Limbic Modulation of Arousal and Alerting
Eastern Virginia Medical School, Norfolk VA
Investigators
Linked publications & trials
Abstract
DESCRIPTION (provided by applicant): The long-term goal of this project is to further our understanding of how emotional factors influence sleep and responsiveness to environmental stimuli. Emotional state has a major influence on how we react to the situations and events we experience, and it also has a strong influence on sleep quality and amount. This statement is both intuitive and factually supported by the observed role of emotional factors in human clinical sleep medicine and in psychiatric disorders in which sleep is affected. However the role of emotion virtually has been ignored in basic sleep research, possibly because of the lack of a clear anatomical focus, or perhaps because of a lack of established models. The amygdala, the limbic "center" of emotion, may be a key region for modulating the influence of emotion on sleep. There is a well-developed body of knowledge on the role of various amygdaloid nuclei in emotion, and emerging evidence indicating that the amygdala is a strong modulator of arousal state.
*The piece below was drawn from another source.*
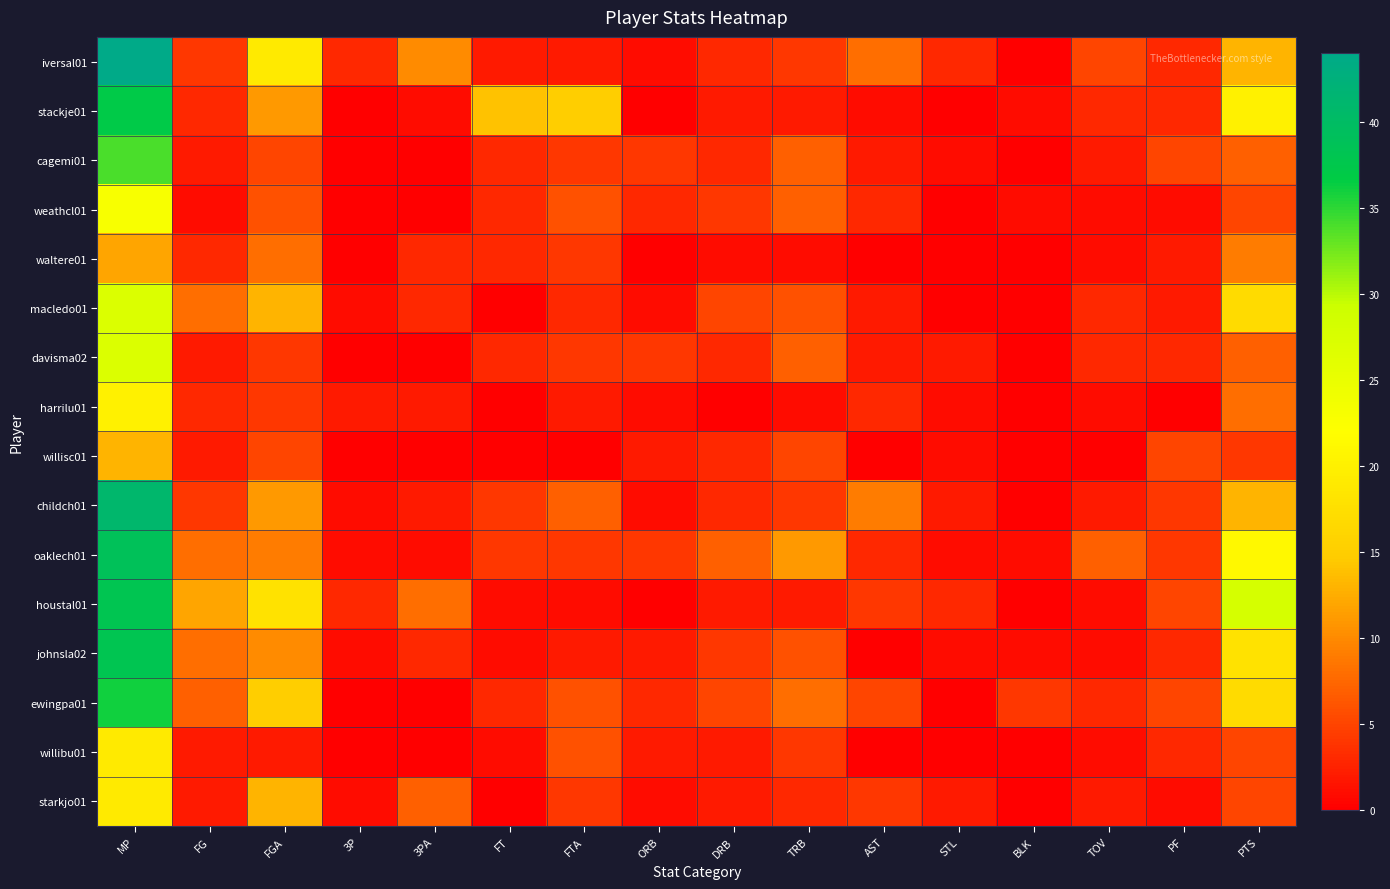

What is the total value across all series at ORB?

29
We plan to selectively inactivate specific regions of the amygdala and brainstem to: 1) examine the role of amygdaloid input and output nuclei in modulating sleep and spontaneously generated neural markers of alerting. 2) examine the role of amygdaloid input and output nuclei in regulating sleep in response to fearful cues and contexts. 3) examine the role of these nuclei in modulating brain mechanisms of alerting in response to fearful cues and contexts. 4) examine the possibility that the effects of fearful cues and contexts on sleep and alerting are mediated through the locus coeruleus at the brainstem level. These studies will help elucidate how emotion, stress and the environment interact to influence sleep and responding to specific and non-specific stimuli in the environment, and they will determine the neural structures involved. These studies may provide critical insight into the development of sleep disorders which have an emotional element, such as insomnia and mental disorders in which sleep is affected. This work also may be especially relevant to posttraumatic stress disorder (PTSD), which is typically characterized by a prominent sleep disturbance in the aftermath of exposure to a psychologically traumatic stressor.